Choosing the correct bar for your kite doesn’t need to be confusing…

Extensive testing has been conducted by the Kitesurfing Magazine test team on this matter. The high-Y kites originally evolved in the past from kites designed around the 5th line safety system. A high Y, if paired with a well-designed bridle, can produce a more pivoty turn. However, with a low V, there’s a more direct turn and less lag in steering. Many also preferred it for teaching, as it allowed the bar to be passed through the lines if the kite summersaulted. A low V tends to gives the kite a more direct feeling. Each system has its own set of advantages and disadvantages. But it’s crucial for designers to fine tune the bridle to align with either the low V or high Y.

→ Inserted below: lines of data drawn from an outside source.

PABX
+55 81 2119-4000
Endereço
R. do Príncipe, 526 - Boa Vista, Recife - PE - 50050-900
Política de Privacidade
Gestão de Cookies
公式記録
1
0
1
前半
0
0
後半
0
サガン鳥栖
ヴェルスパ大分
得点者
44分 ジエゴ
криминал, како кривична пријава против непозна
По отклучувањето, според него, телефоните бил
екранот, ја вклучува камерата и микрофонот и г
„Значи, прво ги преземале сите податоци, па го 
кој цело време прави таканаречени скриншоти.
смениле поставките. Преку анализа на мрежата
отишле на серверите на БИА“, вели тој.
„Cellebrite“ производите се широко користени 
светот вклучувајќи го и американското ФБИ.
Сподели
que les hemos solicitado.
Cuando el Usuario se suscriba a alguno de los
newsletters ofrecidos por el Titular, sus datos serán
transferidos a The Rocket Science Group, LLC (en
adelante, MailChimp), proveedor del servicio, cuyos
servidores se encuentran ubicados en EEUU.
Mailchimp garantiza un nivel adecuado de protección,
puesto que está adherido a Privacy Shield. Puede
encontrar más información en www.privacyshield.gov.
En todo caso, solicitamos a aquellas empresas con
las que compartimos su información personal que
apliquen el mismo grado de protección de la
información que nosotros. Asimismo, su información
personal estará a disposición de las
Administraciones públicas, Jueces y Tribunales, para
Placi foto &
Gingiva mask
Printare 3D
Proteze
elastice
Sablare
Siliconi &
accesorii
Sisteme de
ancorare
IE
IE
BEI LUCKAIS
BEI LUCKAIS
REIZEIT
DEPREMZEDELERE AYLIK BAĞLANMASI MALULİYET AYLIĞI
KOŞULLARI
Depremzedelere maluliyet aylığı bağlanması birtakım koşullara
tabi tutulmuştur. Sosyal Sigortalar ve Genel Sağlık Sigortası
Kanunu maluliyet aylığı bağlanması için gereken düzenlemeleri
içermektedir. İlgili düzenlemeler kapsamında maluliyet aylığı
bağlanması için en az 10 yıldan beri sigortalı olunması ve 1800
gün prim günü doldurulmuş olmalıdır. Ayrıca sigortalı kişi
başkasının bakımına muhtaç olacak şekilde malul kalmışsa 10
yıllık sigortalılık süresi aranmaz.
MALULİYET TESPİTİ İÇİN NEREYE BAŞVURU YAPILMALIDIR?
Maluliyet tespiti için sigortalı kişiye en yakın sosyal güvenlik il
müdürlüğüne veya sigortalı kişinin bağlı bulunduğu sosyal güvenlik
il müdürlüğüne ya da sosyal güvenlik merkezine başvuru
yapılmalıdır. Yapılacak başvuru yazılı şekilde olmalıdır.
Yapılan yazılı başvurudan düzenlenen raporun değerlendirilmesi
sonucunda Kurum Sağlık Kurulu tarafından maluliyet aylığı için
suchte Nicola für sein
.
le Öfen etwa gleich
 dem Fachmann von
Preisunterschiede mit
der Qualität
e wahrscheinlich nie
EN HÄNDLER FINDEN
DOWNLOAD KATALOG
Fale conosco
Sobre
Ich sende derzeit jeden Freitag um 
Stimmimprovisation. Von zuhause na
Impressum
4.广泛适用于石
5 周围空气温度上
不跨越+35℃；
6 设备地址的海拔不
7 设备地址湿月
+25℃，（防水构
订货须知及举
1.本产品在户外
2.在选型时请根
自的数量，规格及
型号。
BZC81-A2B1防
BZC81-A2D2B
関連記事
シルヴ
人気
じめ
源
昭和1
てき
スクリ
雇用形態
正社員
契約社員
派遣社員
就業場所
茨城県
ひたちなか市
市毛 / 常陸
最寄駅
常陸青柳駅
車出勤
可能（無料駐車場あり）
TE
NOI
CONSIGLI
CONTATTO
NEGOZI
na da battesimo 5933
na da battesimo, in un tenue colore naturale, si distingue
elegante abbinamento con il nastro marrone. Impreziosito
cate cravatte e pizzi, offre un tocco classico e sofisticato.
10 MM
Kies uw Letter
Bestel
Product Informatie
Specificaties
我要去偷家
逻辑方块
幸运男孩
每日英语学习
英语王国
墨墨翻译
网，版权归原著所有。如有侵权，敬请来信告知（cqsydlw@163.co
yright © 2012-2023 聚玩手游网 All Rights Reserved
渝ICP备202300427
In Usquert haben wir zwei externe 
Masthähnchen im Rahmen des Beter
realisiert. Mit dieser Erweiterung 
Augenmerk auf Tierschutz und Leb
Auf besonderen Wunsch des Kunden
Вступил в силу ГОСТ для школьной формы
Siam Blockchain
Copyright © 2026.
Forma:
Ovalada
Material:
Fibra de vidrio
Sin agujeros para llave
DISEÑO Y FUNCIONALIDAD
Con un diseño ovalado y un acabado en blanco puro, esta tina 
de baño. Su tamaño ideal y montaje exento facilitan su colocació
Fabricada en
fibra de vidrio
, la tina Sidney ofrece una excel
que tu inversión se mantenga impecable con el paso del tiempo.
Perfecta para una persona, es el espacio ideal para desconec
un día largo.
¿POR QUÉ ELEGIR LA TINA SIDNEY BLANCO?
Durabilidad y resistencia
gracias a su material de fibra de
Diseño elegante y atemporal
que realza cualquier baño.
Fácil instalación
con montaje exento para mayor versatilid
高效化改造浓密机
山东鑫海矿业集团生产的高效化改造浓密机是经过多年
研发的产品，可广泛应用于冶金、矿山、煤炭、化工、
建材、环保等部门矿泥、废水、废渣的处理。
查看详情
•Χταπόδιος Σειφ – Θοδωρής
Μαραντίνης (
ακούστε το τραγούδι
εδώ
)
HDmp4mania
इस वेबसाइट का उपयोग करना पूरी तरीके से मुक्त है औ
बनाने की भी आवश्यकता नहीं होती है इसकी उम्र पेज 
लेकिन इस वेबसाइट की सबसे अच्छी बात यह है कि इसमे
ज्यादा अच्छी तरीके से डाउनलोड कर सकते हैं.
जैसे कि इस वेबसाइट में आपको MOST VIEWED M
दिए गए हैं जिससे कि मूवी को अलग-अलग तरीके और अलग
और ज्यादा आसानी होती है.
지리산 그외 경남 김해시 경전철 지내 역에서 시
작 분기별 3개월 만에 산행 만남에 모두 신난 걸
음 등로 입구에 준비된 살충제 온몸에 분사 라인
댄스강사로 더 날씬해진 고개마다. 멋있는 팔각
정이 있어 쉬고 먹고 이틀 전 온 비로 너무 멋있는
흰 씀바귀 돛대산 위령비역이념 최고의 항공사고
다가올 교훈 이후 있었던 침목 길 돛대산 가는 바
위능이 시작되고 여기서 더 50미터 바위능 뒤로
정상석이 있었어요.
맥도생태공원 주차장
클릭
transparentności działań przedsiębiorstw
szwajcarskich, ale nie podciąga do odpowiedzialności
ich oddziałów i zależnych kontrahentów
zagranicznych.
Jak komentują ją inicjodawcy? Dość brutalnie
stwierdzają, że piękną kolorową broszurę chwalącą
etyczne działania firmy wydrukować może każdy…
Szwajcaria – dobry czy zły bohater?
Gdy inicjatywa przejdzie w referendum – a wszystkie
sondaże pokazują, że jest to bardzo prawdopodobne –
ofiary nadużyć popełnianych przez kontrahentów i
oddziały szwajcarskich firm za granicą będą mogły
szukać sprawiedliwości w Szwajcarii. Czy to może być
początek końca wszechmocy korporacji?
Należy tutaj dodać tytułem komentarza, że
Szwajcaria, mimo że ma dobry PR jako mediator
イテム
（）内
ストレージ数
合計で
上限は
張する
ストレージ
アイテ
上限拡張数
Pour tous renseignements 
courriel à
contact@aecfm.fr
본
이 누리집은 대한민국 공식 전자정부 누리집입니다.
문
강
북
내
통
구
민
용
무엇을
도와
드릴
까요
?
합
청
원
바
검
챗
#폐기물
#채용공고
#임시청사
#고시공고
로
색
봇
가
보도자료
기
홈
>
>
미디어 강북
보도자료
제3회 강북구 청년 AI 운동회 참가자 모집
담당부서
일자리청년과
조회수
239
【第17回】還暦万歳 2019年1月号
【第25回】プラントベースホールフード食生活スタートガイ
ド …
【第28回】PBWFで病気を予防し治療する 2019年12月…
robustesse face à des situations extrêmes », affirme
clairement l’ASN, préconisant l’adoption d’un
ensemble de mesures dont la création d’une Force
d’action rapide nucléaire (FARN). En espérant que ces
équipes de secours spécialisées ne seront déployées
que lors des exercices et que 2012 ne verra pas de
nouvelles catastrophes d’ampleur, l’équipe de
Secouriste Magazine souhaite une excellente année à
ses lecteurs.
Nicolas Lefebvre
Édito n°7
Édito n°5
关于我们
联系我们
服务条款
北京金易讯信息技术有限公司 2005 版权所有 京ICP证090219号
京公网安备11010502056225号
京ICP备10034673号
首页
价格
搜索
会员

Using a kite designed for a low V with a high Y bar will result in the tips being pulled in. While this makes it faster, it can cause erratic behavior, leading to a loss of power and giving it an odd behavior. 

Here’s a breakdown:

  1. Low V Bar:
    • Description: The front lines split closer to the bar.
    • Pros:
      • Safety System: Low V bars usually allow for a single front line safety system, meaning when you activate the safety, the kite will flag out on one front line, causing it to lose power quickly and safely.
      • Light Wind Relaunch: Having the front lines within easy reach, makes ultra light wind relaunches more accessible for advanced level riders.
      • Bar Pressure: Typically, Low V bars can give a kite a more direct feel, with great positional feedback.
      • Compatibility: Low V bars are generally more compatible with a wider variety of kites across different brands.
    • Cons:
      • Turning: The kite might have a slightly slower turning speed compared to a high V setup.

  1. High Y Bar:
    • Description: The front lines split further away from the bar, closer to the kite.
    • Pros:
      • Turning Speed: High V bars often result in a quick more pivotal turn.
      • Bar Feel: The kite can feel more lively and responsive.
      • Bar Pressure: Some riders feel that high V setups provide lighter bar pressure.
    • Cons: Less direct feedback. Bar can’t be passed through lines if kite summersaults during a crash.
      • Safety System: Many of the older high Y systems used a dual front-line safety system, making self-landing more difficult. Modern high Y bars, since 2018, have switched to a single flagging line. Recent high Y bars that we have recently tested include the Core Sensor 3 & 3S, the Duotone Click Bar, and F-One Linx.
      • Compatibility: High V bars might not be as universally compatible across different kite brands as low V bars, as the height of the Y varies between brands.

When choosing between a Low V and a High V bar, it’s essential to match the V or Y with your kite model. It’s also crucial to ensure that the bar setup is compatible with the kite you’re using, as mismatches can lead to safety and performance issues. Be sure the larks heads on the centre lines and back flying lines are compatible with your kite, most bars ship with extra larks head connectors so they can be more easily compatible with other kites .

The Duotone V-Distributor III can be adjusted easily, allowing you to set the front line to split quickly. It can also be removed entirely, very easily, so you can have a very low V. This makes the Click Bar compatible with most kites on the market.